La loi sur le renseignement constitue une belle illustration de l’agressivité qui naît dans une société où la fuite comme le progrès ne sont plus possibles. Face aux multiples menaces, intérieures comme extérieures, qui entourent l’ordre de la société française, la réponse des pouvoirs publics est celle d’une mise sous contrôle généralisée des libertés, des consciences et des vies privées.
Loi sur le renseignement : même Laurence Parisot est contre
Jeudi, j’entendais sur un plateau radio auquel je participais, un patron expliquer que la loi sur le renseignement ne le gênait pas parce que lui n’avait rien à cacher. J’adore l’interlocuteur qui a dit ces mots, mais je ne peux évidemment cacher mon effroi : les libertés publiques, le respect de la vie privée seraient inventés pour les gens qui ont quelque chose à cacher. Sous-entendez : seuls les gens malhonnêtes ont besoin d’être libres. Ce genre d’argument par ellipses en dit long sur l’état des libertés publiques en France.
On se félicitera donc que quelques voix courageuses prennent encore la peine de voler au secours des libertés. Ce fut le cas cette semaine de Laurence Parisot, qui a utilement demandé aux parlementaires de saisir le Conseil constitutionnel sur cette loi scélérate.
On aurait aimé que le MEDEF fasse la même chose.
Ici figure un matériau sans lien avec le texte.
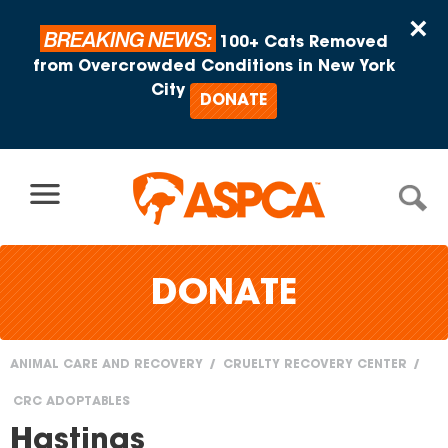
Skip to content
×
BREAKING NEWS:
100+ Cats Removed
from Overcrowded Conditions in New York
City
DONATE
DONATE
ANIMAL CARE AND RECOVERY
CRUELTY RECOVERY CENTER
You
CRC ADOPTABLES
are
Hastings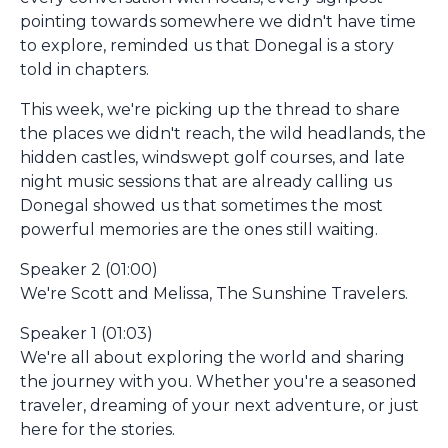
pointing towards somewhere we didn't have time
to explore, reminded us that Donegal is a story
told in chapters.
This week, we're picking up the thread to share
the places we didn't reach, the wild headlands, the
hidden castles, windswept golf courses, and late
night music sessions that are already calling us
Donegal showed us that sometimes the most
powerful memories are the ones still waiting.
Speaker 2 (01:00)
We're Scott and Melissa, The Sunshine Travelers.
Speaker 1 (01:03)
We're all about exploring the world and sharing
the journey with you. Whether you're a seasoned
traveler, dreaming of your next adventure, or just
here for the stories.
L’exercice y est évidemment un peu plus compliqué : les hébergeurs comme OVH, qui sont vent debout contre la loi, y pèsent beaucoup moins que les fournisseurs de l’armée, comme Radiall, l’entreprise de Pierre Gattaz. Difficile, dans ces conditions, de protester contre une loi qui rapporte des marchés, ou qui est poussée par de précieux clients.
On surveille tout Internet, mais on ne sait plus payer les retraites correctement
Si la loi sur le renseignement a une utilité immédiate : mettre le citoyen sous surveillance pour l’intimider et le dissuader de tout comportement qui mettrait l’ordre en jeu, elle a une autre effet inattendu. Elle donne aux Français l’illusion d’une toute puissance de la technique, comme si la France était un pays moderne, à l’avant-garde de la technologie.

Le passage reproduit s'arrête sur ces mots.